* Data excerpts *
####
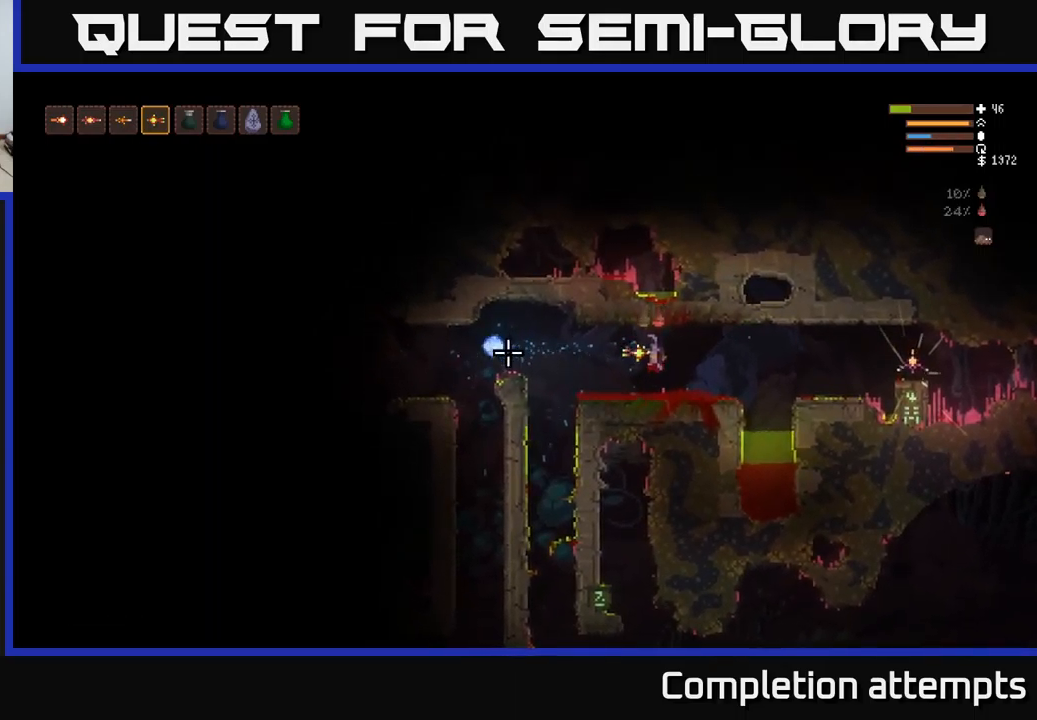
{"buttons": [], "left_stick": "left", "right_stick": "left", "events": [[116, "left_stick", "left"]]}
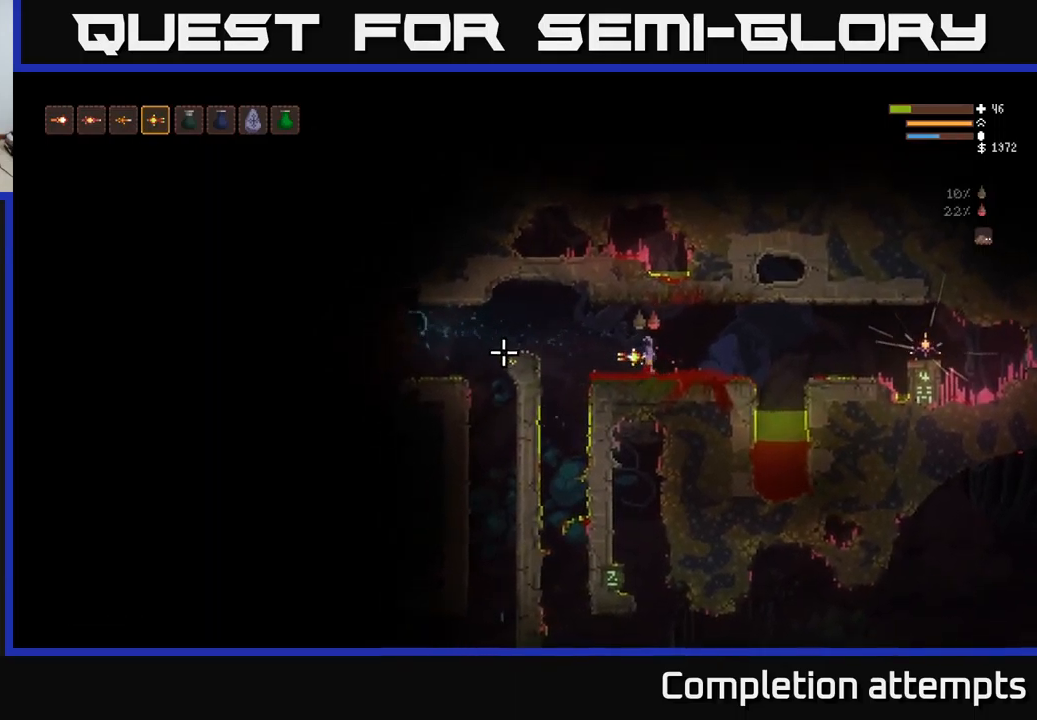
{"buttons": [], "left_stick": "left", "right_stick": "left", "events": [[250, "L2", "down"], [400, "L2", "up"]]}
####
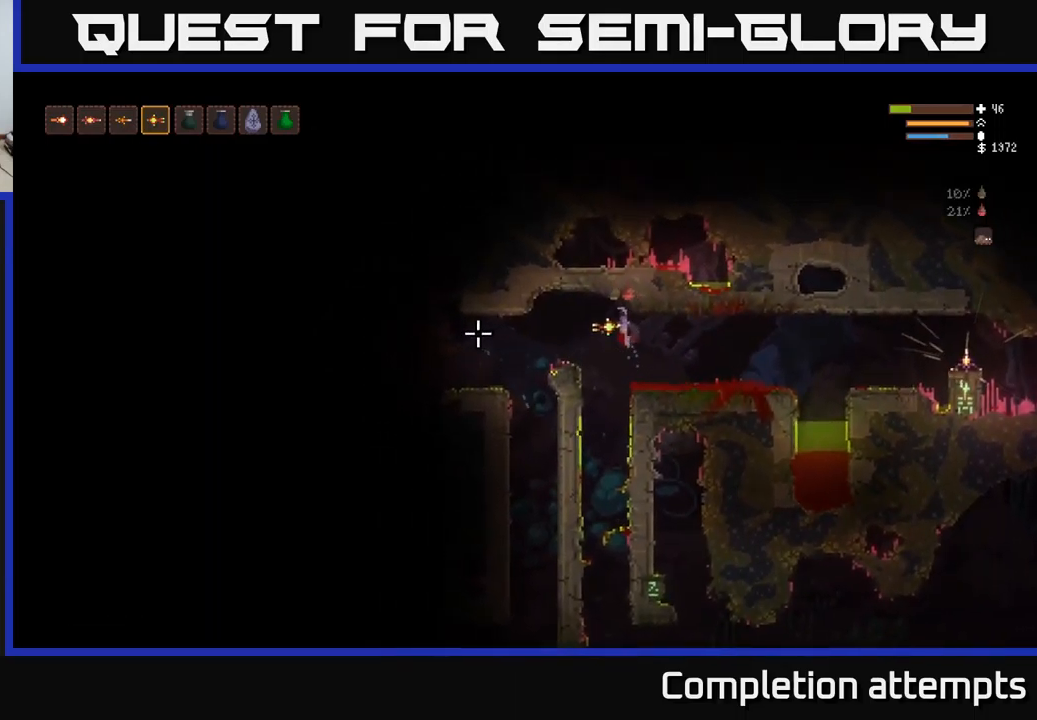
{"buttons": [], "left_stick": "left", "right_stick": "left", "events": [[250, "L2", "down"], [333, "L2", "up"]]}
####
* Exercise requirements *
The exercise is to copy out every line above that has the word "down" in it.

* Output below *
{"buttons": [], "left_stick": "left", "right_stick": "left", "events": [[250, "L2", "down"], [400, "L2", "up"]]}
{"buttons": [], "left_stick": "left", "right_stick": "left", "events": [[250, "L2", "down"], [333, "L2", "up"]]}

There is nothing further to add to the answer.